In 1924, the 42-acre Camp Maries was donated to the Boy Scouts by Charles Heinrichs and 4-H clubs were formed. The Girl Scouts organized the following year and Green Berry Acres campground was purchased in 1931.

The Cole County Home for Infirm, or the poor farm, began in 1925 and The Salvation Army arrived in 1928.

Missouri Highway 54 from Jefferson City to Eldon opened in 1930. And the Algoa Correctional Center opened in 1932.

In 1932, the Missouri State Penitentiary was the largest prison in the nation with 5,200 inmates.

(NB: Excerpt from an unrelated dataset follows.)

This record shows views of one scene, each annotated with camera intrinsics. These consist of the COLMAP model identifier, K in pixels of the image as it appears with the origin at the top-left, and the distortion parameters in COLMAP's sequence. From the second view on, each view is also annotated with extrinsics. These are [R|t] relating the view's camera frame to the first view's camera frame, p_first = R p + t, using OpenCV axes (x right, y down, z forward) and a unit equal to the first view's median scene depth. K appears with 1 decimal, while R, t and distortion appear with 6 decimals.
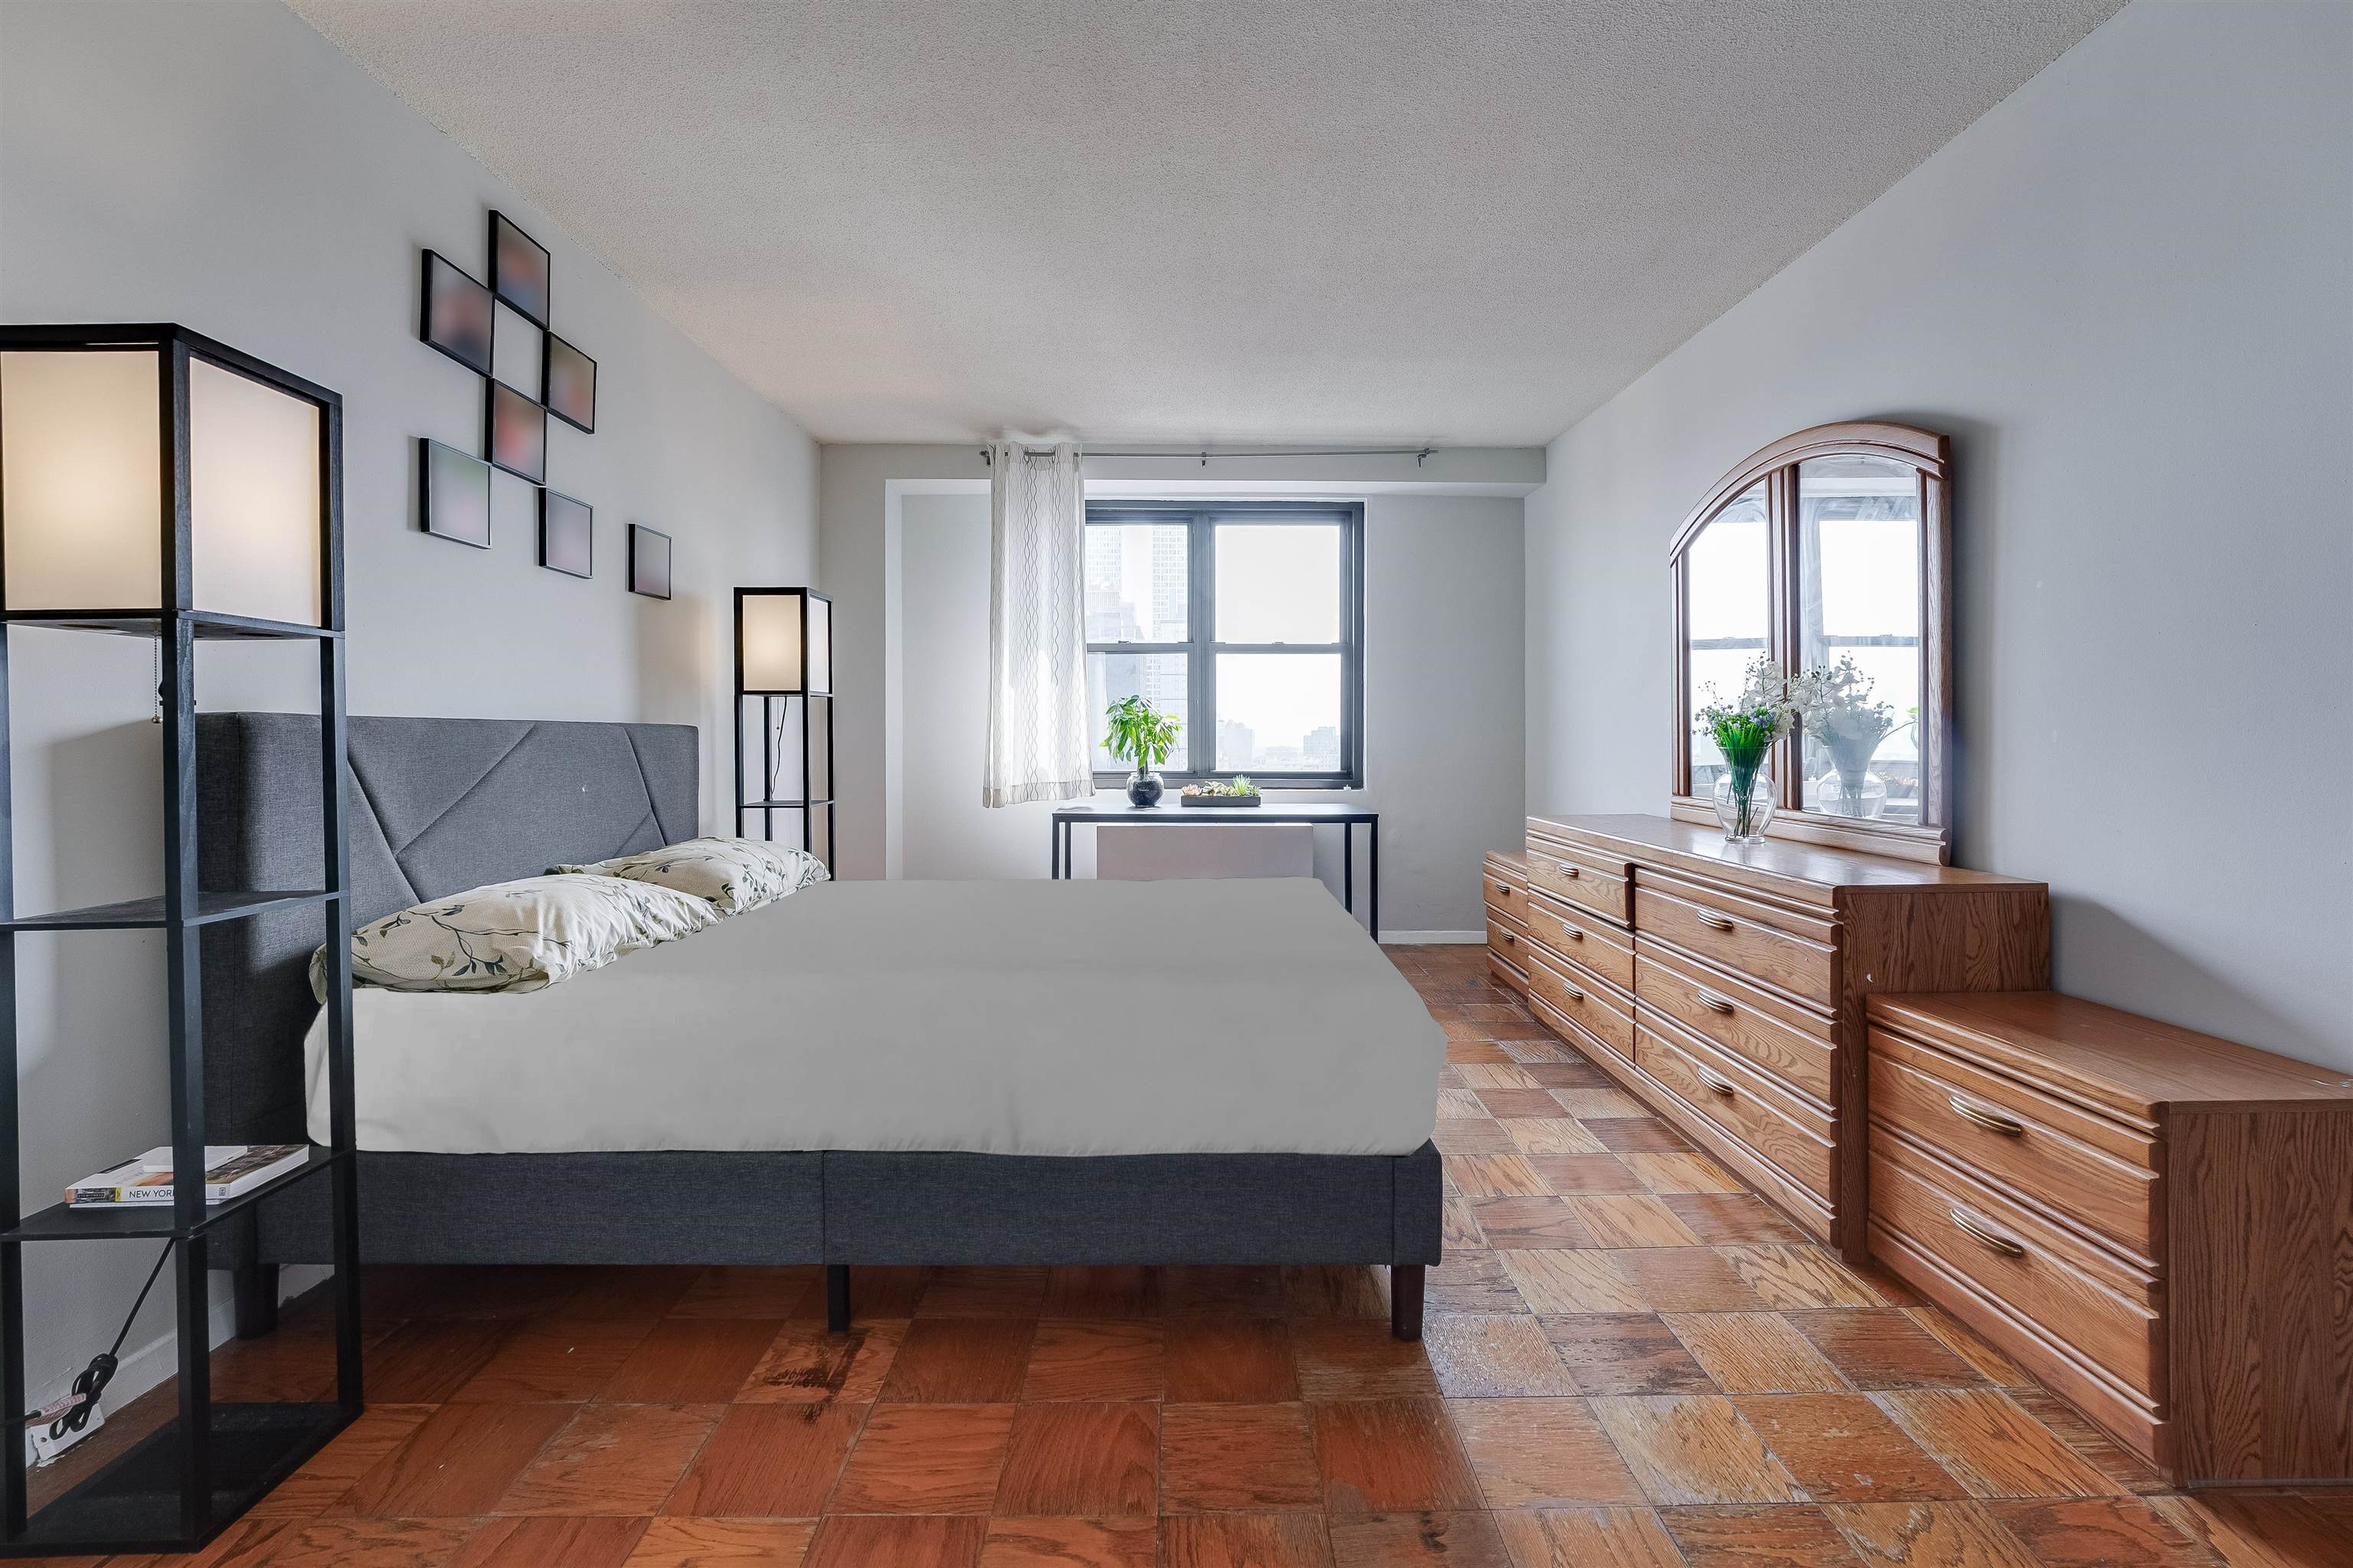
lens RADIAL K [[955.4, 0, 1166.6], [0, 955.4, 745.8], [0, 0, 1]] dist [-0.007749, 0.000358]
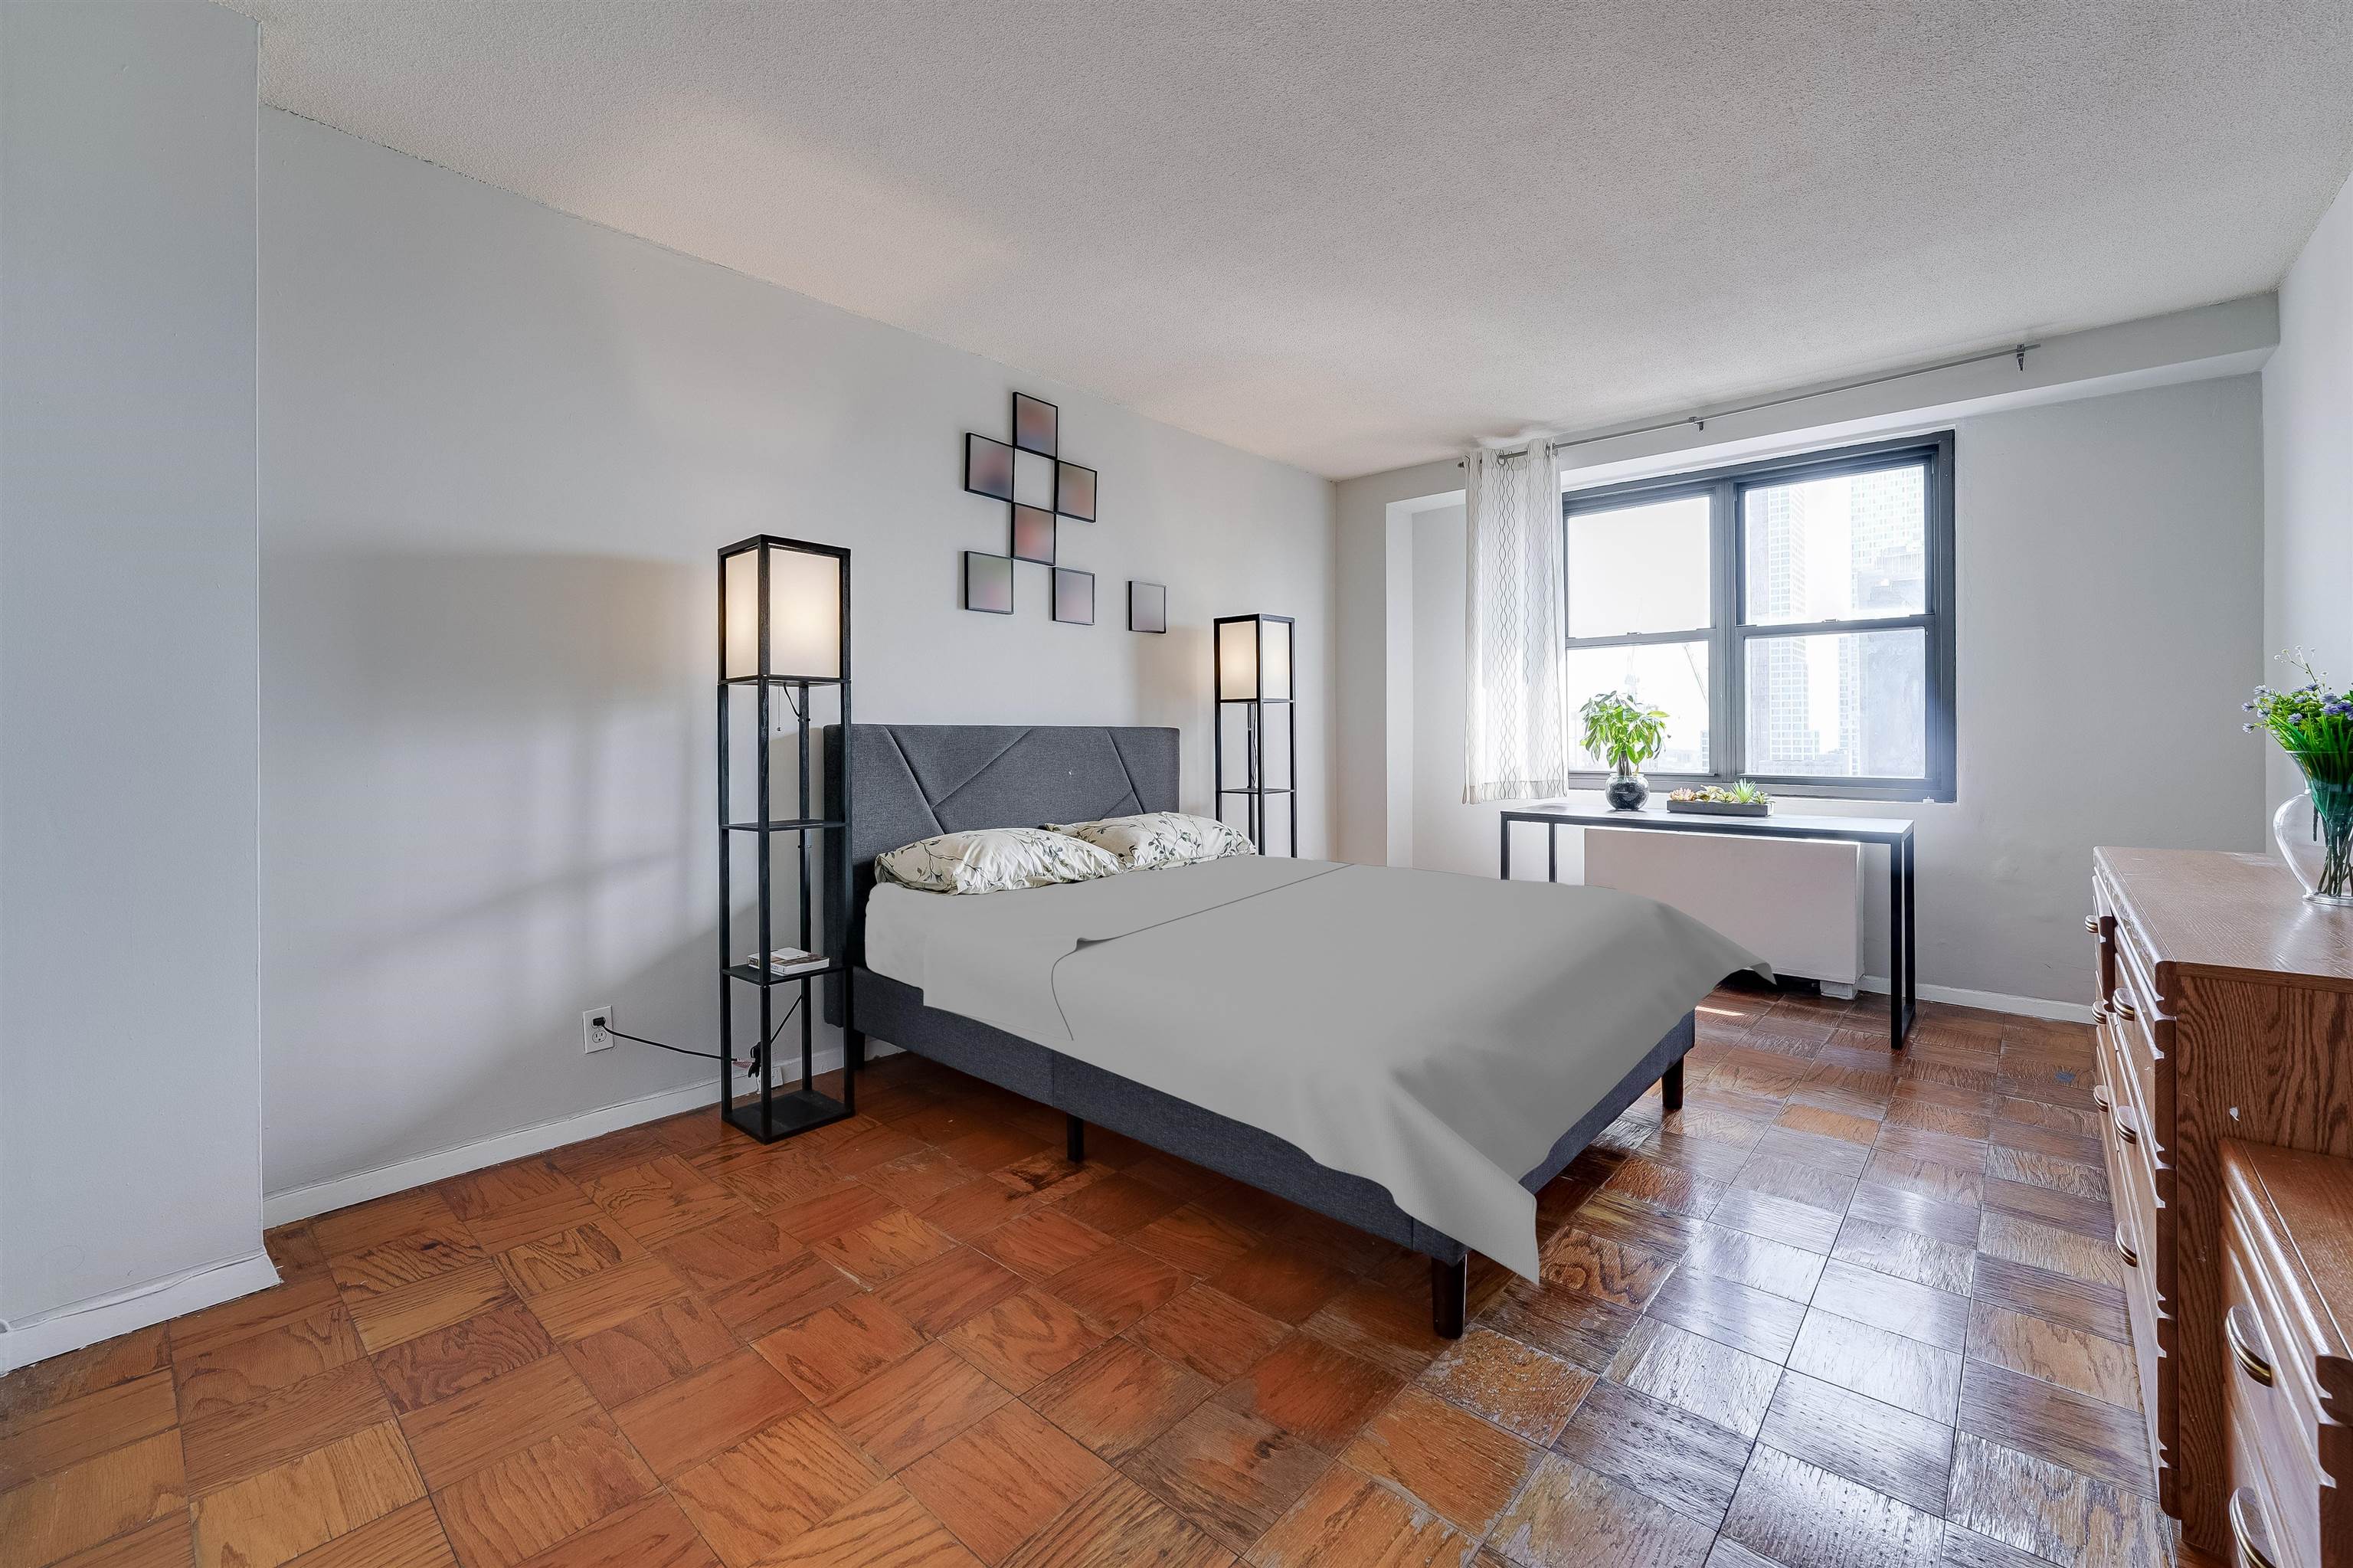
lens RADIAL K [[959.6, 0, 1204.6], [0, 959.6, 736.2], [0, 0, 1]] dist [-0.006997, 0.000385]
pose [[0.747707, -0.001309, -0.664028, 0.459043], [-0.003813, 0.999973, -0.006265, -0.001563], [0.664018, 0.007216, 0.747682, 0.044074]]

Musician Harry Snodgrass got his start playing in the inmate band, Boxer Sonny Liston improved his game as a prisoner in 1950 and James Earl Ray, who was convicted of assassinating Martin Luther King Jr, escaped in 1967.

Although electricity came to Jefferson City in 1885, Three Rivers Electric Cooperative wasn’t formed until 1939.

Hometown athletes include University of Missouri Sports Hall of Fame basketball star Ron Coleman, PGA and British Open champion John Daly, and professional football players Mel West and Don Webb.

Lincoln’s star athletes include Harold Robertson, drafted to the LA Lakers, and Lorraine Graham, the first Jamaican woman to medal at the Olympics.

In 1984, the “City of Champions” erupted after Helias and Jefferson City high schools both won their state football division titles.

Today, the county population is nearly 77,000, up from 75,000 in 2010 and 71,000 in 2000.

Michelle Brooks is a former, award-winning reporter for the Jefferson City News Tribune. She enjoys telling the stories of the city’s past.